Why does no one get that?
There was a balance to be maintained, a utility to conflict, so long as it was held in check. The political scientist Thomas Schelling had pinpointed that back in 1966, when he’d written that the power to hurt—the unacquisitive, unproductive power to destroy things that somebody treasures, to inflict pain and grief—was a kind of bargaining power. Arguably the most foundational statement of geopolitics, and yet some days it seemed like Leahy was the only person to understand that the word was
hurt
, not
obliterate
. “We don’t want to destroy the Holdfast. We just want to bring Epstein to—”

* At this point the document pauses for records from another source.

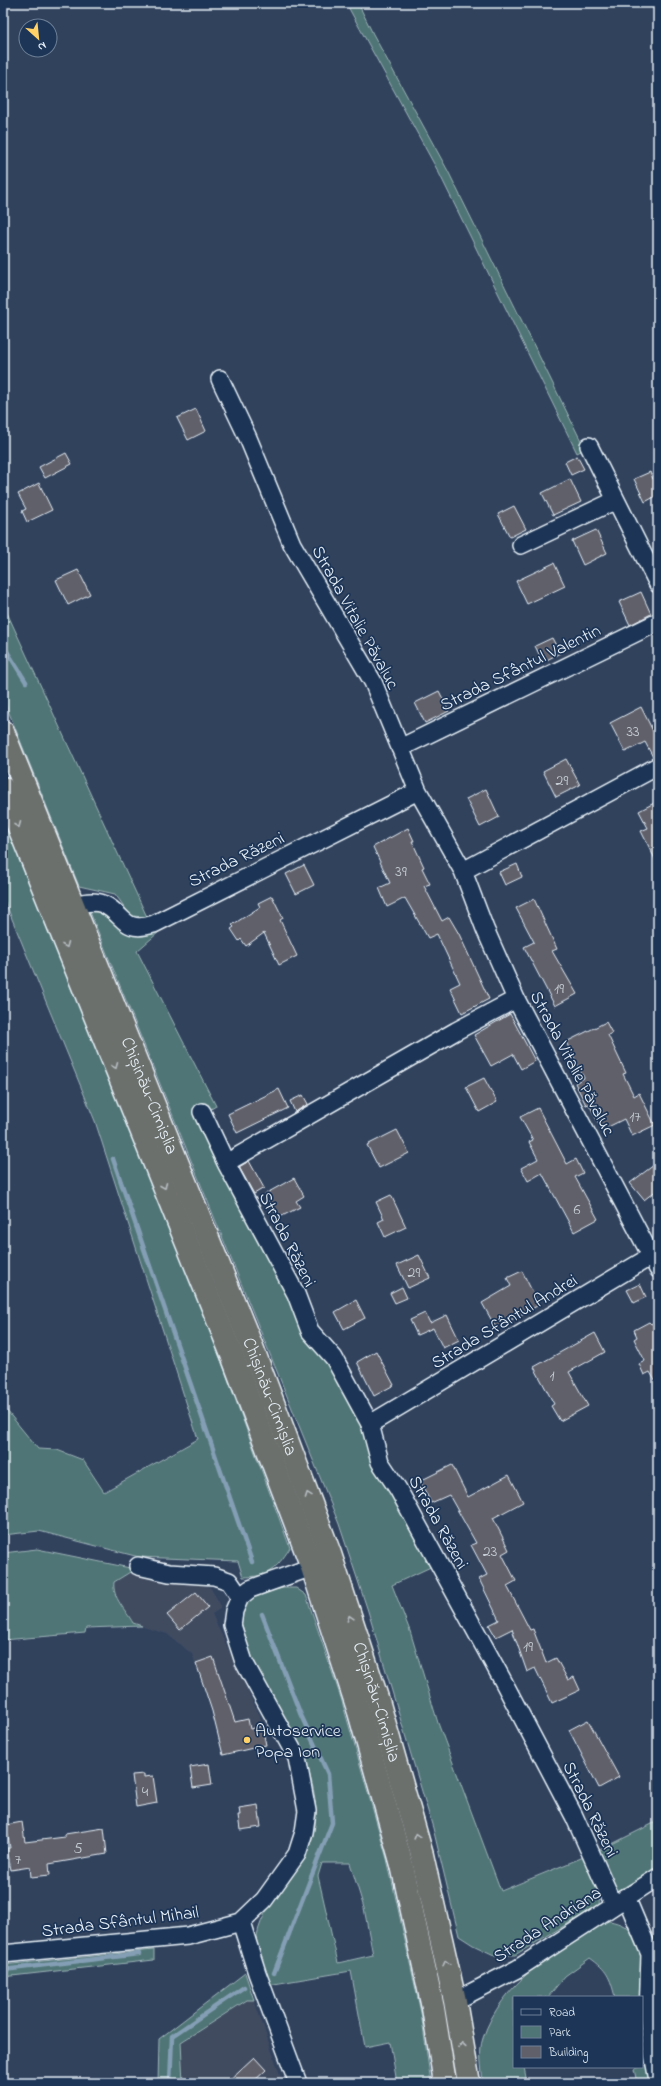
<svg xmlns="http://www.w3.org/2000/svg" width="661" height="2086" font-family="'Indie Flower',sans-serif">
<rect width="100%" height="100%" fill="#31425d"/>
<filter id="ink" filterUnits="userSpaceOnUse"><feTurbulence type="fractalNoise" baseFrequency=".025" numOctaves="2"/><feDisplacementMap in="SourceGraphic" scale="8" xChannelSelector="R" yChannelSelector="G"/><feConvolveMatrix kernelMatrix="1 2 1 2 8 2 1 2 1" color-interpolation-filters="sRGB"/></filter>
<g filter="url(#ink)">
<path fill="#3f4b61" d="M135 1569 210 1587 220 1604V1609L212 1614 264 1726H262L266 1745 223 1755 212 1711 192 1654 167 1634 133 1624 121 1607 113 1588 114 1582Z
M247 2000H254L283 2083H183L181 2042Z"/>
<path fill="#507576" stroke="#9cb3b7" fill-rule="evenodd" d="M346 3H358L373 34 448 171 585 449 577 453 439 173Z
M3 604 147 917 131 916 115 894 79 886 3 698Z
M3 815 214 1341 290 1548C276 1569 269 1577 243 1577L238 1561 139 1557 39 1531 3 1535V1406L38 1449 57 1450 83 1460 104 1492 198 1439 95 1121 3 897Z
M88 907 101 908 138 933 159 932 137 951 216 1106 198 1117 364 1426 369 1455 435 1565 392 1585 410 1631 438 1723 501 1891 586 1856 600 1890 599 1905 515 1955H494L473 1945 459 1936 433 1828 368 1611 339 1524Z
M37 1549 135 1569 114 1582C112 1598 126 1610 133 1623L142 1626 86 1628 85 1633 3 1640V1553Z
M284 1588H296L306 1595 341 1698 387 1859 421 2013 431 2083H397L390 2042 365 2047 351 1971 268 1985C264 1976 256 1964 256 1954 252 1906 299 1880 312 1839 330 1781 281 1718 257 1670 248 1653 245 1632 239 1615 244 1596 267 1591 284 1588ZM322 1863H350L364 1908 373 1955 338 1963 318 1876Z
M658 1821V1867L618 1891 611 1887 596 1852Z
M602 1920C649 1924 642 1961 641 1997H615C610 1977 607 1970 590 1958L565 1976 548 1997H514V2067H524L527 2083H483C482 2068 478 2052 483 2038 501 1983 556 1950 602 1920Z
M154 1950V1960L3 1977V1965Z
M245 1973 254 2000H247L181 2042 183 2083H158L159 2039Z
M646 2065 650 2083H637L634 2069Z"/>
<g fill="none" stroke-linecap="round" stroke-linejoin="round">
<path stroke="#849fb5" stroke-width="4.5" d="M3 645 26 682
M113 1159 252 1562
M262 1614 300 1713 328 1774 332 1823 274 1973
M3 1970 139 1954
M170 2083 172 2036 244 1987"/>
</g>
<path fill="#60606a" stroke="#e8f1f8" d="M196 409 206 431 188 440 177 418Z
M66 453 72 464 45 478 39 467Z
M577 456 584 469 571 475 565 462Z
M650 472 653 479 658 477V495L645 502 634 479Z
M570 479 581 502 553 515 542 493Z
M39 483 52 510 27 522 22 511 26 509 18 494Z
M514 506 526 529 510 537 498 514Z
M596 530 607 553 583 565 572 541Z
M554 563 565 586 527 604 516 581Z
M78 570 90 594 68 605 56 580Z
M641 592 651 614 630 625 619 602Z
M552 638 560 653 543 662 535 646Z
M439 691 449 711 425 723 415 703Z
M641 707 658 741V756L653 757 645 742 625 752 610 723Z
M566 759 580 785 556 797 543 771Z
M486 789 499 817 480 827 466 799Z
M658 801V865L641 831 648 828 639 811Z
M408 828 414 841H412L424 867 422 868 430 884 424 886 442 921 449 917 459 934 489 999 462 1013 450 988 460 983 437 934 428 938 405 898 387 907 379 888 390 883 373 847Z
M517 864 522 877 505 885 499 872Z
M304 865 314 885 296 894 286 874Z
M272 896 283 918 280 920 297 956 279 965 264 933 246 946 241 939 239 941 231 929 234 927 232 925 260 907 258 903Z
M534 899 557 949 552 951 577 994 555 1006 524 947 534 942 516 908Z
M510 1014 535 1061 521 1069 513 1054 491 1066 474 1035Z
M606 1022 612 1033 608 1035 626 1073 623 1074 634 1096 639 1093 655 1125 632 1136 624 1119 602 1130 589 1104 586 1105 575 1083 584 1078 566 1042Z
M484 1078 497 1102 479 1112 466 1087Z
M279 1089 288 1108 237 1133 228 1114Z
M303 1095 308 1104 295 1112 290 1101Z
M538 1108 567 1164 576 1159 583 1173 575 1177 598 1219 574 1232 542 1173 528 1181 521 1168 538 1159 529 1142 533 1140 520 1117Z
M397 1130 409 1153 379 1168 367 1145Z
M249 1161 264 1188 254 1194 239 1167Z
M658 1162V1189L644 1200 630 1183Z
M294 1178 304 1196 296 1201 300 1207 278 1218 265 1194Z
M391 1195 406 1227 385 1237 378 1222 384 1219 376 1202Z
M419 1255 430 1278 408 1288 397 1265Z
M522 1271 539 1305 496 1328 482 1303 511 1286 507 1278Z
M640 1284 646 1297 634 1303 627 1290Z
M402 1287 407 1298 395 1303 390 1293Z
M356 1300 365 1318 344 1329 335 1312Z
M425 1313 430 1323 447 1315 459 1340 443 1348 433 1328 417 1335 410 1320Z
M658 1320V1386L650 1372 644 1375 639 1364 645 1361 634 1339 637 1337 634 1330 649 1322 651 1324Z
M595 1333 605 1352 569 1372 588 1406 560 1421 551 1406 554 1404 534 1367Z
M376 1351 394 1385 374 1396 357 1362Z
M452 1465 468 1497 509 1475 523 1502 493 1518 509 1550 502 1554 516 1581 507 1586 530 1630 533 1629 546 1663 556 1658 568 1680 574 1677 580 1690 552 1703 535 1668 527 1672 512 1629 496 1637 489 1625 499 1620 479 1579 487 1575 471 1545 476 1543 449 1495 431 1503 420 1481Z
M196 1592 208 1607 180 1630 167 1615Z
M213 1657 235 1722 248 1719 250 1729 262 1726 266 1745 223 1755 212 1711 196 1663Z
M588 1720 619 1777 599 1788 569 1730Z
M209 1764 212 1785 193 1788 190 1767Z
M144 1774V1777L153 1776 157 1803 136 1807 132 1775Z
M258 1805 261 1827 240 1830 238 1815H240L239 1808Z
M22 1822 25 1842 65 1837V1834L104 1828 107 1854 49 1864 50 1875 31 1877 30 1867 11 1870 7 1848H10L6 1825Z
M254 2057 266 2070 252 2083H226Z"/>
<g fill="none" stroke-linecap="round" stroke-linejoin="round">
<g stroke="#e8f1f8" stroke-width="20">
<path id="minor" d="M220 379 248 438 292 544 373 682 418 791 463 871 485 929 516 999 658 1269
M589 446 658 584
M521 545 616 500
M400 748 658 622
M463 871 658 766
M72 905C81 903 94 900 103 904 125 914 122 934 154 924L418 791
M202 1112 226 1163 296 1294 310 1331 334 1358 370 1424 380 1462 398 1489 502 1679 574 1816 614 1905
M226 1163 456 1031 516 999
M370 1424 658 1252
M138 1566 169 1573 214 1576 229 1581 240 1597
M626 1897 650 1954 648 2016 652 2049 658 2080
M241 1922 257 1973 298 2083
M3 1954 188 1936 241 1922 264 1900 297 1854 304 1832 307 1811 297 1758 244 1662 232 1625 234 1611 240 1597 250 1589 312 1567
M455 2001 517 1969 658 1877"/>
</g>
<g stroke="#e8f1f8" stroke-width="25">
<g id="highway">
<path id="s1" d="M3 732 252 1347 330 1554 379 1704 422 1855 455 2001 469 2083"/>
<path d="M3 788 232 1355 312 1567 359 1712 402 1865 433 2008 445 2083"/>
</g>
</g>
<use href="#minor" stroke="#1d3557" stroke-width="17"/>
<use href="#highway" stroke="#6c706d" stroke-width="22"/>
</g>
<defs><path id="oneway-chevron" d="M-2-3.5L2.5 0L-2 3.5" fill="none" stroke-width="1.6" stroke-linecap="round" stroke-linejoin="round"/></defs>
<g stroke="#b6bdc0">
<use href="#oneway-chevron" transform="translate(18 825) rotate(68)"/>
<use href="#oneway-chevron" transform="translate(66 945) rotate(68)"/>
<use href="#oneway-chevron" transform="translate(115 1066) rotate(68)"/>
<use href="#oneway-chevron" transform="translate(164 1186) rotate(68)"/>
<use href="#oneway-chevron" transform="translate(308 1495) rotate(-110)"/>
<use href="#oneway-chevron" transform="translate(350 1618) rotate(-108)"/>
<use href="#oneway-chevron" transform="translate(417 1836) rotate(-106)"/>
<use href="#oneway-chevron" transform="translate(446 1963) rotate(-103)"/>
<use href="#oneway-chevron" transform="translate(462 2045) rotate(-100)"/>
</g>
</g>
<circle fill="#ffd166" stroke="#1d3557" stroke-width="1.5" cx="247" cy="1740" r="4"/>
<g text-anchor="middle" stroke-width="3.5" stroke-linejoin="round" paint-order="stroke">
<g font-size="16" fill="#c6cdd4">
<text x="633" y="736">33</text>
<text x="562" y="785">29</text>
<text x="401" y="876">39</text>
<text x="559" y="993">19</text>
<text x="635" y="1121">17</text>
<text x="577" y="1214">6</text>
<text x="414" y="1277">29</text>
<text x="552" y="1380">1</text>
<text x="490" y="1556">23</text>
<text x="528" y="1651">19</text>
<text x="145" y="1796">4</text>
<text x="78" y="1853">5</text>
<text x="18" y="1864">7</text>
</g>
<g font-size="18" fill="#e8f1f8" stroke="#1d3557">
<text transform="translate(356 617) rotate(61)" y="6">Strada Vitalie Păvaluc</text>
<text transform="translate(520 667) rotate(-26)" y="6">Strada Sfântul Valentin</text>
<text transform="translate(236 859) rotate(-26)" y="6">Strada Răzeni</text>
<text transform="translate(573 1063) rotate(62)" y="6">Strada Vitalie Păvaluc</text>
<text dy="6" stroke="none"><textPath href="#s1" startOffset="392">Chișinău-Cimișlia</textPath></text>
<text transform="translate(288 1239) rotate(63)" y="6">Strada Răzeni</text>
<text transform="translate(504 1321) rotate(-31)" y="6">Strada Sfântul Andrei</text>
<text dy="6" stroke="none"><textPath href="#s1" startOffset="716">Chișinău-Cimișlia</textPath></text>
<text transform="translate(439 1522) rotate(61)" y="6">Strada Răzeni</text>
<text dy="6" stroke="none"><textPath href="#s1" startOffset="1040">Chișinău-Cimișlia</textPath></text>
<text transform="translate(591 1809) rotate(64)" y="6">Strada Răzeni</text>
<text transform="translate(120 1921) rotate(-7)" y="6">Strada Sfântul Mihail</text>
<text transform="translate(547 1924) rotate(-33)" y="6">Strada Andriana</text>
</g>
<g font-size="18" fill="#e8f1f8" stroke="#1d3557" text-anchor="start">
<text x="255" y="1736">Autoservice<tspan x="255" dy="21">Popa Ion</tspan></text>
</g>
</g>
<rect width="661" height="2086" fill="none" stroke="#1d3557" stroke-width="16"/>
<rect x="8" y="8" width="645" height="2070" fill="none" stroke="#e8f1f8" stroke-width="1.5" filter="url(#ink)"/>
<rect x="513" y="1996" width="130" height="72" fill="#1d3557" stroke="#6e8097"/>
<rect x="521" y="2009" width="20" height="6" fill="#1d3557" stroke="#6e8097"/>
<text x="549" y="2016" font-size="12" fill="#e8f1f8">Road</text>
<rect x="521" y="2026" width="20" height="12" fill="#507576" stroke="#6e8097"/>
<text x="549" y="2036" font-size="12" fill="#e8f1f8">Park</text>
<rect x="521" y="2046" width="20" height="12" fill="#60606a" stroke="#6e8097"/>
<text x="549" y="2056" font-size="12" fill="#e8f1f8">Building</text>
<g transform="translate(38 38) rotate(153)"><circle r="19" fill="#1d3557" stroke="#6e8097"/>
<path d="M0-3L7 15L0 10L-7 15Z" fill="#ffd166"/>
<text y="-6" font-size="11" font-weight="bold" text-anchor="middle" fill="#e8f1f8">N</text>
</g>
</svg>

“That’s your goal. The New Sons of Liberty aren’t part of your army. We’re patriots fighting for our nation’s future.”
“Come on. Wake up. Chest beating is for football games. ‘Once more unto the breach, dear friends,’ is not a real-world policy.”
There was a long pause. “Mr. Secretary, you’re talking to a career soldier with forty years of special operations experience. Do you realize how ridiculous you sound?”

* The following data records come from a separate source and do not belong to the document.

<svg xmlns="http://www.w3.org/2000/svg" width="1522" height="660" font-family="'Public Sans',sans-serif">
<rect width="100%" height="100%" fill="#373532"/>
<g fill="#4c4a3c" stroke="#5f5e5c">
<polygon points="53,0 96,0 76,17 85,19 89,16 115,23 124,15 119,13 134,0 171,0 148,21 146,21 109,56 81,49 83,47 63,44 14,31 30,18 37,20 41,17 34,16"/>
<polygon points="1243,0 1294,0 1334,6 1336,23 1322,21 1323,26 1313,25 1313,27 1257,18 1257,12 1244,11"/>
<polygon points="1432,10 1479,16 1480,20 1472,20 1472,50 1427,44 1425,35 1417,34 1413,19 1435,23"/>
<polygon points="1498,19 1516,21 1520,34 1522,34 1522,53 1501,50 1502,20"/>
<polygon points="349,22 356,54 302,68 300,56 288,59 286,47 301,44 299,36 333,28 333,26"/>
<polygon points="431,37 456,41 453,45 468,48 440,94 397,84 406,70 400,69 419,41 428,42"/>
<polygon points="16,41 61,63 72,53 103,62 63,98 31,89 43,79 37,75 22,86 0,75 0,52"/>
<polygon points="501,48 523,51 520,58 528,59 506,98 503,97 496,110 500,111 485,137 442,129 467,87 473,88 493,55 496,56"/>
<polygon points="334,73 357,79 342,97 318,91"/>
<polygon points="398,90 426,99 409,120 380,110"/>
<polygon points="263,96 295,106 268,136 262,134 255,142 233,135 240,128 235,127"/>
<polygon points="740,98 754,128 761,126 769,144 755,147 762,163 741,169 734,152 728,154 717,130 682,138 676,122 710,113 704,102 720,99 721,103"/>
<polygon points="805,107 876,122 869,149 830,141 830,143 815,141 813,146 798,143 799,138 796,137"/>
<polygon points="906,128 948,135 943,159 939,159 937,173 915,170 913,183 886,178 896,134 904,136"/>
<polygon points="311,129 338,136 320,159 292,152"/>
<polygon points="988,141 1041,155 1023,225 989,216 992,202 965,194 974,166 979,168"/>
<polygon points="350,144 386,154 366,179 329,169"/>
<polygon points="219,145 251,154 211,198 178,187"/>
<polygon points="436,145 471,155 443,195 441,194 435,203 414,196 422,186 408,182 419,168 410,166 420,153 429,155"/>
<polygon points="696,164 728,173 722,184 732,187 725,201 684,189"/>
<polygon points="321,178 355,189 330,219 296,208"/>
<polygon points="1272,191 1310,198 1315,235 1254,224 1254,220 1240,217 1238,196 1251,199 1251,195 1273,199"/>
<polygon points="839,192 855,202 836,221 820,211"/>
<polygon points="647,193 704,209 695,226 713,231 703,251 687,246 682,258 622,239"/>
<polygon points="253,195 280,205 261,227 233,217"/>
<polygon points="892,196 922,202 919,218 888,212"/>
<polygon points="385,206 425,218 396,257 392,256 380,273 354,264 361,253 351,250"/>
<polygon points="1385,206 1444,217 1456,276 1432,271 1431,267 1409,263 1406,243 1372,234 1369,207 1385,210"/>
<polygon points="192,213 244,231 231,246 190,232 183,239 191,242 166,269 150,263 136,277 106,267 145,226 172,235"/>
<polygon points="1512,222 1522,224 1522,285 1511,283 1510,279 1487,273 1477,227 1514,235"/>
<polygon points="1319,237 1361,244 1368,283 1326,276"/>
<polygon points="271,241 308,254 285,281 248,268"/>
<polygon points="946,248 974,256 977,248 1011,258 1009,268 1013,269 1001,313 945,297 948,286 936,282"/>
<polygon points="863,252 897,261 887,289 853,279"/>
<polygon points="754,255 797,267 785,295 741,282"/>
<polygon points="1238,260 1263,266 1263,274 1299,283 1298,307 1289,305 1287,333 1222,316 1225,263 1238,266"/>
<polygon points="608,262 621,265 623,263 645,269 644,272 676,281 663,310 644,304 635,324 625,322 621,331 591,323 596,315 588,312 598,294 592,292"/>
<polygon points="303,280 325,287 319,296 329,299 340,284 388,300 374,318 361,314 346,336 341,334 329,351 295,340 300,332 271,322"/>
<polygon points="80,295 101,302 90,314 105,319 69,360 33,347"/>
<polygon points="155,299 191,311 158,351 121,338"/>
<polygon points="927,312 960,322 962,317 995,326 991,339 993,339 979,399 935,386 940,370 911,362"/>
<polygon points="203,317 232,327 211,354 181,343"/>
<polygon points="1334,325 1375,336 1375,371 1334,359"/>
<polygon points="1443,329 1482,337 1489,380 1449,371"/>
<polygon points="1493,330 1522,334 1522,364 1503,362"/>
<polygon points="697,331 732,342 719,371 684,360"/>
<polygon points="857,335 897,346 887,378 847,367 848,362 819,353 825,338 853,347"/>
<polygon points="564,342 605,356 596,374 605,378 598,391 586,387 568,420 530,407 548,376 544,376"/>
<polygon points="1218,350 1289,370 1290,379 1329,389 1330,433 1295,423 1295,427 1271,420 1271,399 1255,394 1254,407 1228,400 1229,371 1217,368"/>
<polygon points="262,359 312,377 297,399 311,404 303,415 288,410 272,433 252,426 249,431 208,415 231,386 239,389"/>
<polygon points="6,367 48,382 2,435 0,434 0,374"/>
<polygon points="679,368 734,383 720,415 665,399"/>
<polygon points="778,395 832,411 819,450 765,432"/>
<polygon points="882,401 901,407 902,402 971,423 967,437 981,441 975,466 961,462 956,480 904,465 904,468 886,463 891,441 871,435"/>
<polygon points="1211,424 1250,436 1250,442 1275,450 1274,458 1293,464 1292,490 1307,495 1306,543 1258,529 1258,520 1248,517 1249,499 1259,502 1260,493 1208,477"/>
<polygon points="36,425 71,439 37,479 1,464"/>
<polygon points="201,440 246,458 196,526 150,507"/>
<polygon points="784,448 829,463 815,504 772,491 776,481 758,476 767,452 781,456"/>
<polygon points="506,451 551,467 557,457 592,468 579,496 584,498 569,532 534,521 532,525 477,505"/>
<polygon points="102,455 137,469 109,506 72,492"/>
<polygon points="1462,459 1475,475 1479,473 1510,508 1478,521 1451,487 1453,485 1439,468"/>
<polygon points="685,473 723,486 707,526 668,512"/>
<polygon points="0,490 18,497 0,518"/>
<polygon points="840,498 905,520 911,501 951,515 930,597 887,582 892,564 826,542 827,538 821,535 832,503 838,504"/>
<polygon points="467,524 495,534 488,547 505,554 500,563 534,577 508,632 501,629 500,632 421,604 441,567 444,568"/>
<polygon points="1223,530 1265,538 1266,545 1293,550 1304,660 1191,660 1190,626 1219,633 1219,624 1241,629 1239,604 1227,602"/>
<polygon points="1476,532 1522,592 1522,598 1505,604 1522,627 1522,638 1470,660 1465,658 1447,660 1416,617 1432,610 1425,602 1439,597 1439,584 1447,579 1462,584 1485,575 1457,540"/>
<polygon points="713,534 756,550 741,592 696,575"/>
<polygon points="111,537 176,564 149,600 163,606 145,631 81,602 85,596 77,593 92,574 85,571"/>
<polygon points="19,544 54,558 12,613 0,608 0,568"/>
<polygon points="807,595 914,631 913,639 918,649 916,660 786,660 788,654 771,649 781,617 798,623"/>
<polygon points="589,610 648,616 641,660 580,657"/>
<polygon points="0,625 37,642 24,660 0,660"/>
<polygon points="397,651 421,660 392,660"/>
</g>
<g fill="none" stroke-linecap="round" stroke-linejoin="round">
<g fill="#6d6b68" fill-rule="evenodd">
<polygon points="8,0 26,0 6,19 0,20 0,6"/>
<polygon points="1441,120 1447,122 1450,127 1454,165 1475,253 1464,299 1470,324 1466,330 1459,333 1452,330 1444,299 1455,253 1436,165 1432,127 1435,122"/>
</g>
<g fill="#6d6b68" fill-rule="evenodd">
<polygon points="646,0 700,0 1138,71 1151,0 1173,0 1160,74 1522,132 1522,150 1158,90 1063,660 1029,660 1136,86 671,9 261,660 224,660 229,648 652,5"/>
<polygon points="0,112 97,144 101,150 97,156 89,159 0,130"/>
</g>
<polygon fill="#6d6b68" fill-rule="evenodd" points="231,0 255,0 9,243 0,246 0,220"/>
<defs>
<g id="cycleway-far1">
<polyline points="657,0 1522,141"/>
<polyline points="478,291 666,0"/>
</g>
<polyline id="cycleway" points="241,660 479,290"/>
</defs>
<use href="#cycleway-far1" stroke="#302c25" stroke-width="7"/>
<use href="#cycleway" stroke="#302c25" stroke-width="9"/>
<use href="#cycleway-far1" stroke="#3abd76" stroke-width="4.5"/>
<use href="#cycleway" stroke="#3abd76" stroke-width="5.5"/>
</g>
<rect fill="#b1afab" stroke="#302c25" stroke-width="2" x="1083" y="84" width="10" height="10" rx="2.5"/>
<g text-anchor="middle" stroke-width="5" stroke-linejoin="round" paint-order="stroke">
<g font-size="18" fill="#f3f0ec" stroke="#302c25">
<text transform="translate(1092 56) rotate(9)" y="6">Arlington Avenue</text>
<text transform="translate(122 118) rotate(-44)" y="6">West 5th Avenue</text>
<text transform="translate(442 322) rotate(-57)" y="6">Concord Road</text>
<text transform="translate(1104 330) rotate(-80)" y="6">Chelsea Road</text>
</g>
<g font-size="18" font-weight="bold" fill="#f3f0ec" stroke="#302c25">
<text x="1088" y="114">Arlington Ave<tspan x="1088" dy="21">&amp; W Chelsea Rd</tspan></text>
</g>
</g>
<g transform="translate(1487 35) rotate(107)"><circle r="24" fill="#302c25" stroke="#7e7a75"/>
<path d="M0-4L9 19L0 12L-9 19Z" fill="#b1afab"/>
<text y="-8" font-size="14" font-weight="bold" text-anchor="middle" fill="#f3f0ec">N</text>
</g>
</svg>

Leahy leaned against a tree and rubbed his eyes so hard they hurt. “I’d like to talk to General Miller.”
“He’s busy.”
“Put him on, please.”
“He’s busy.”
Leahy imagined having the power to reach through the phone and wrap his hands around the man’s neck and squeeze until his eyeballs bulged. What was Miller thinking, going off the reservation and then not even answering the phone?
You’re losing control of the situation.
“Luke. May I call you Luke? We don’t know each other well, but I was a soldier too.”
“I know, Mr. Secretary. Four whole years, right?”
“Followed by decades in intelligence before serving as the secretary of defense to three presidents,” Leahy snapped. He caught himself, took a breath. “It should go without saying that I respect your service. You’re right, you are patriots. But now the patriotic thing to do is stop. You’re risking civil war.”
“We’re not risking it. We’re declaring it. And we’re going to win.”
“By burning civilian cities? Kidnapping children and marching them out to die?”
There was a pause. “That’s war.”
“Luke, listen to me. Even if you succeed, you think anyone will thank you? President Ramirez already wants to label you all criminals.”
“Up to her.”
“Hammond,” Leahy said, using his command voice, “I am ordering you to stop. This isn’t a discussion. You are acting against your country’s interests. You are wounding America. Maybe mortally.”
Luke laughed. “You know what the problem with politicians is? They always think they can control things they can’t. The genie doesn’t go back in the bottle, no matter what the story says.”
“Goddammit, listen to me. You’ve made your point. Turn your men around. Please. I’m begging you.”
Silence was the only response. A cold wind rattled the branches of the trees, dumping snow in a fine filigree like ashes. His socks were wet, his shoes ruined.
“Luke?”
More silence.
“Hello?”
And it was only then that it occurred to Owen Leahy that he’d been hung up on.